_TASK DATA:_
==*==
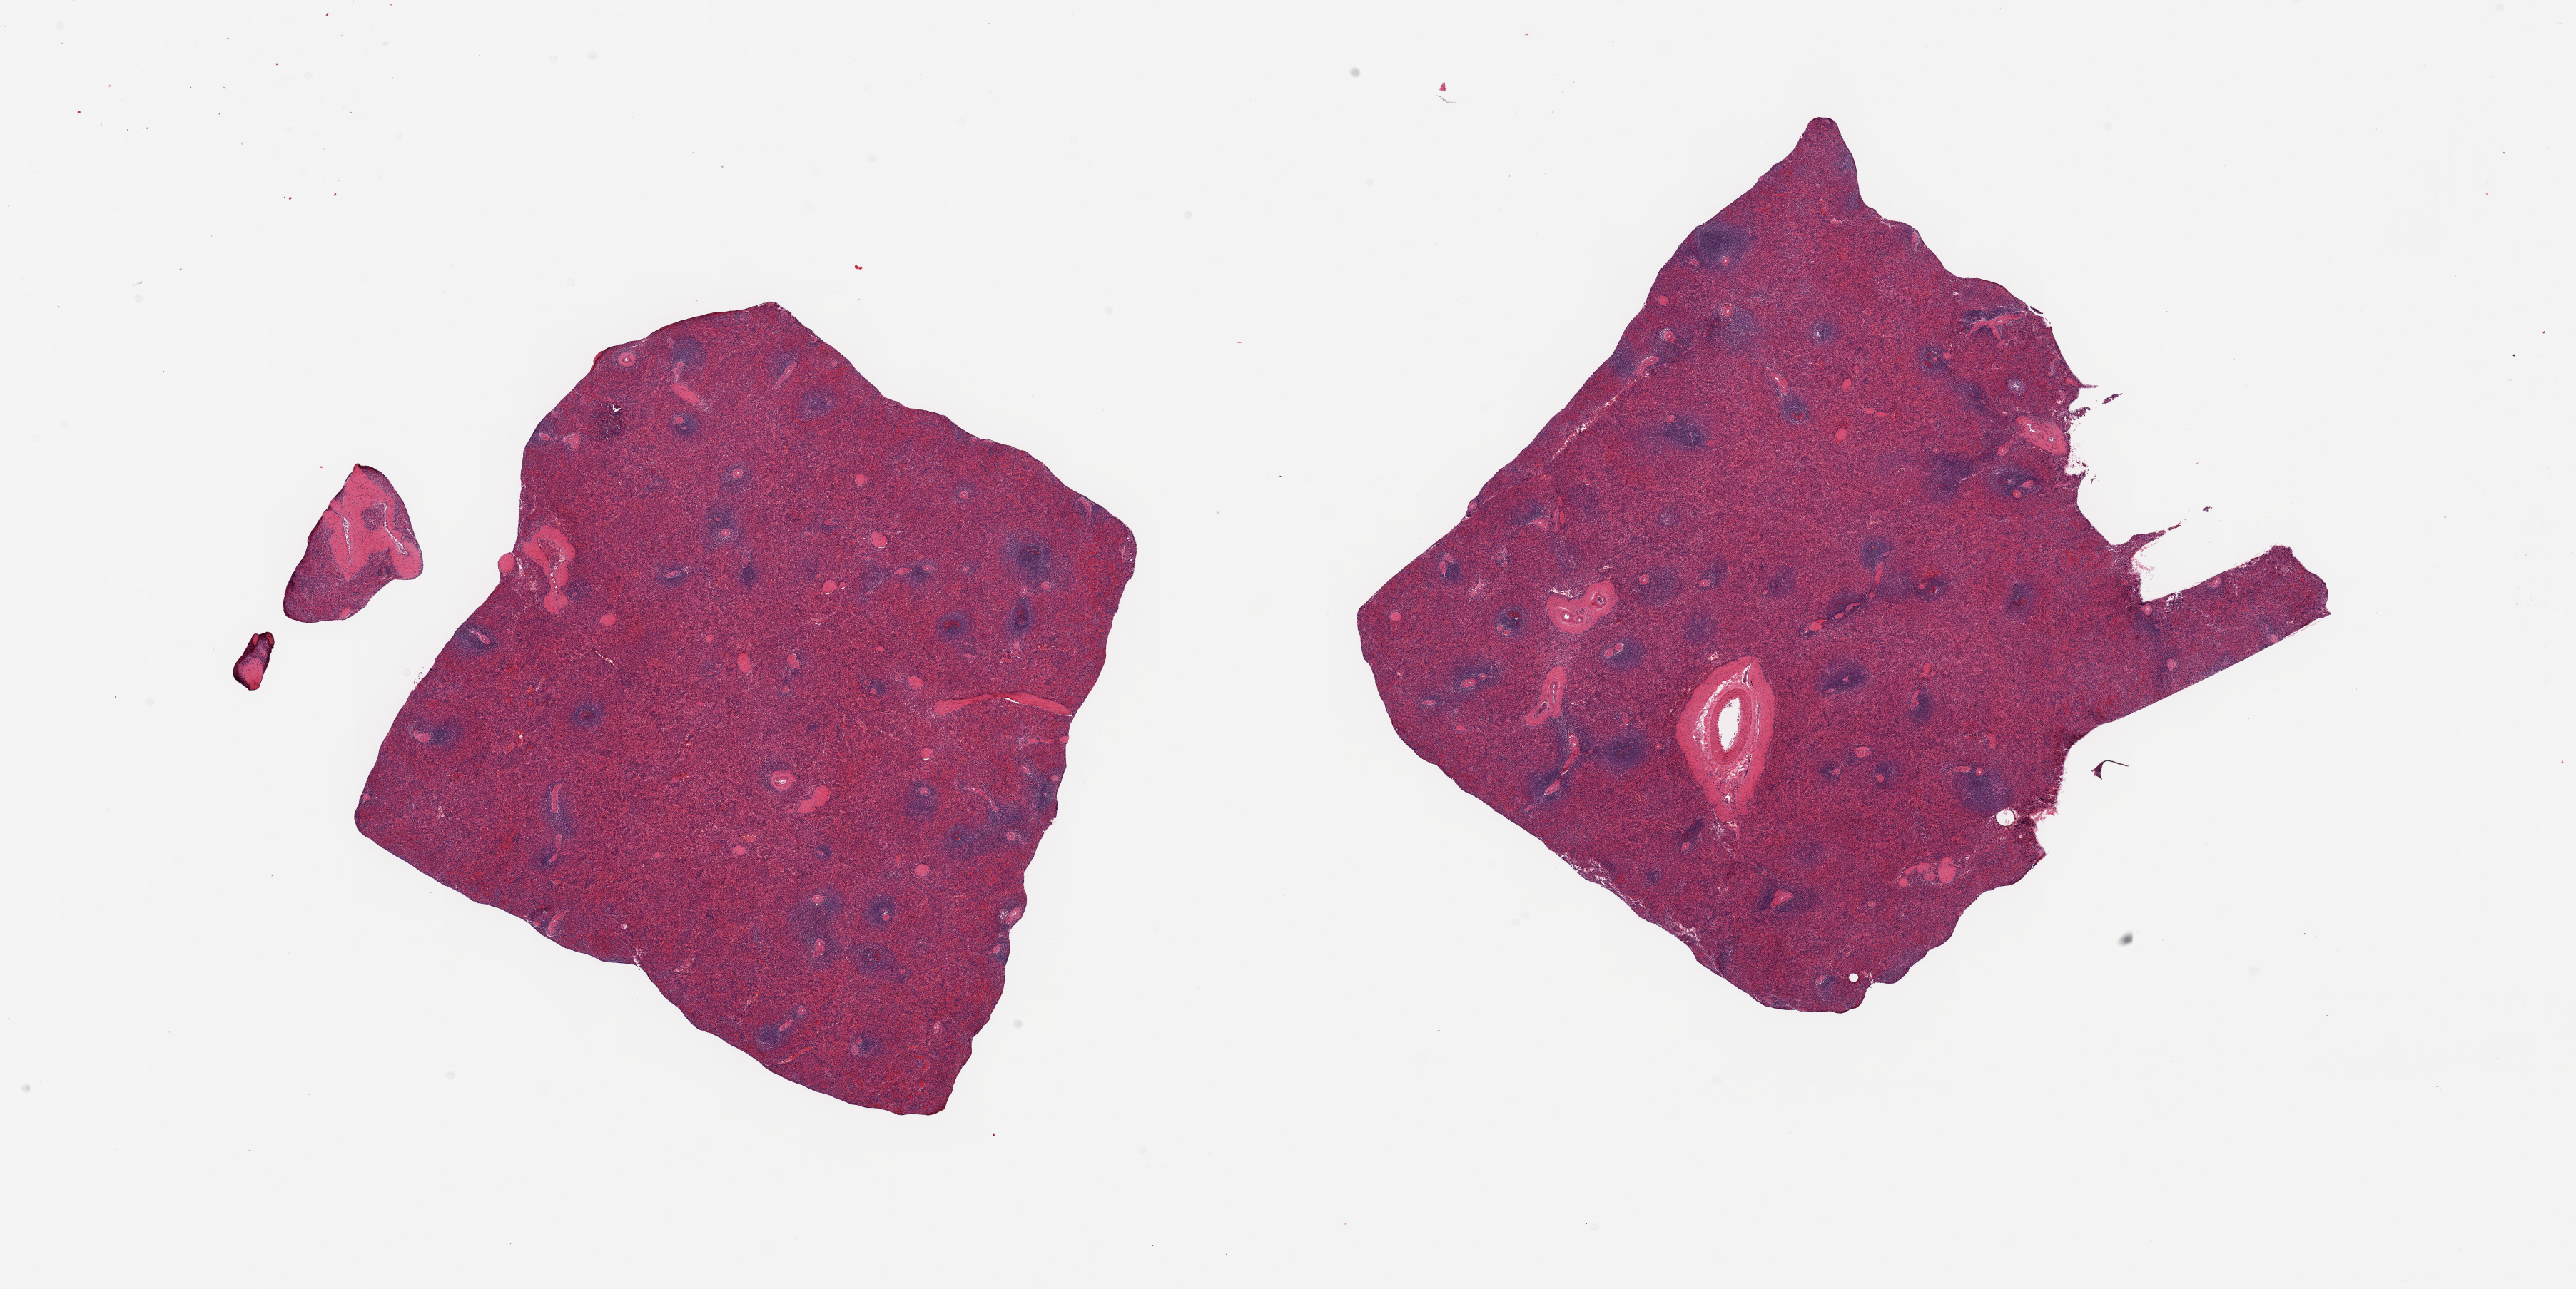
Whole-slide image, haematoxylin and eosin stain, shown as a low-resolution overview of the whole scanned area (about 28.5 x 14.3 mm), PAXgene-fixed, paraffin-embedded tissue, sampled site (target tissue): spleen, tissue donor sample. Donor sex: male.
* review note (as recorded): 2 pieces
==*==
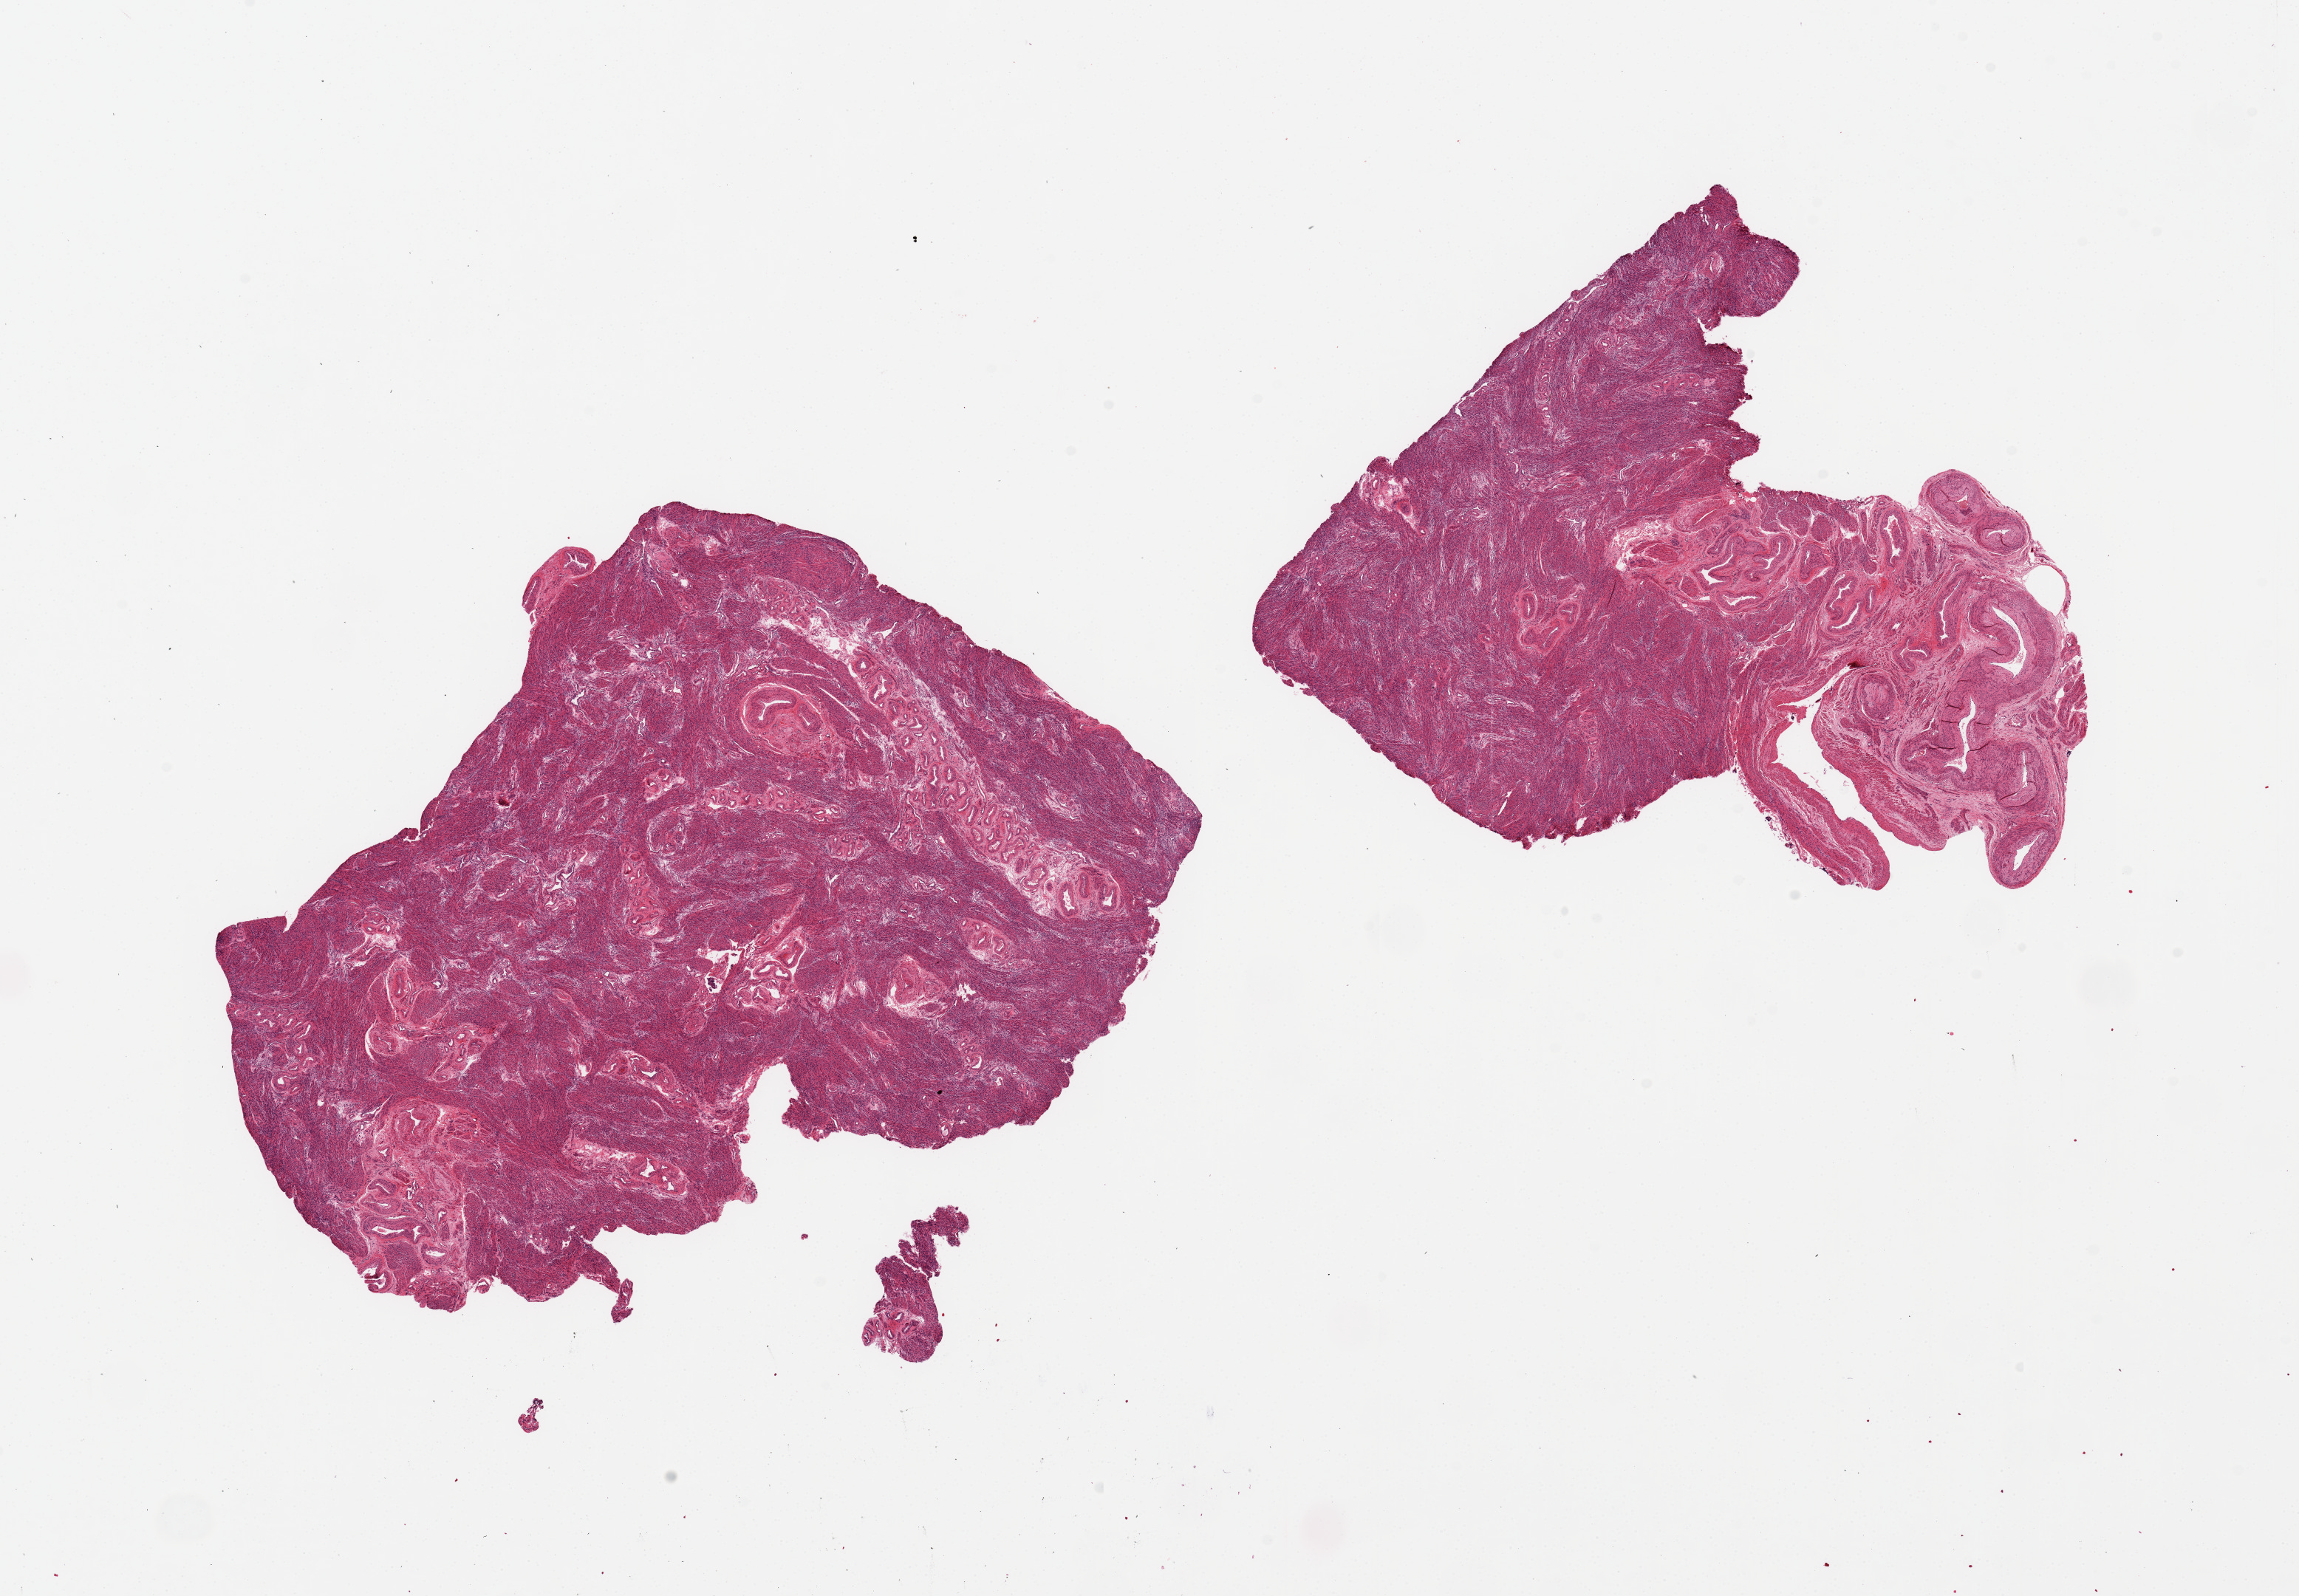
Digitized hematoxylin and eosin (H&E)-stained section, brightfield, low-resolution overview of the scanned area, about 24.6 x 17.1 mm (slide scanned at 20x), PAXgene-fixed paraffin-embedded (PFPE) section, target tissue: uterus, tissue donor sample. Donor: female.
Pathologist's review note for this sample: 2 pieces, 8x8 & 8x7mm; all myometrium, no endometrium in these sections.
==*==
_YOUR INSTRUCTIONS:_
Return, unchanged, the run of lines above that opens with the line containing "Digitized hematoxylin and" and closes with the line containing "Pathologist's review note". Include both.

_WRITTEN ANSWER:_
Digitized hematoxylin and eosin (H&E)-stained section, brightfield, low-resolution overview of the scanned area, about 24.6 x 17.1 mm (slide scanned at 20x), PAXgene-fixed paraffin-embedded (PFPE) section, target tissue: uterus, tissue donor sample. Donor: female.
Pathologist's review note for this sample: 2 pieces, 8x8 & 8x7mm; all myometrium, no endometrium in these sections.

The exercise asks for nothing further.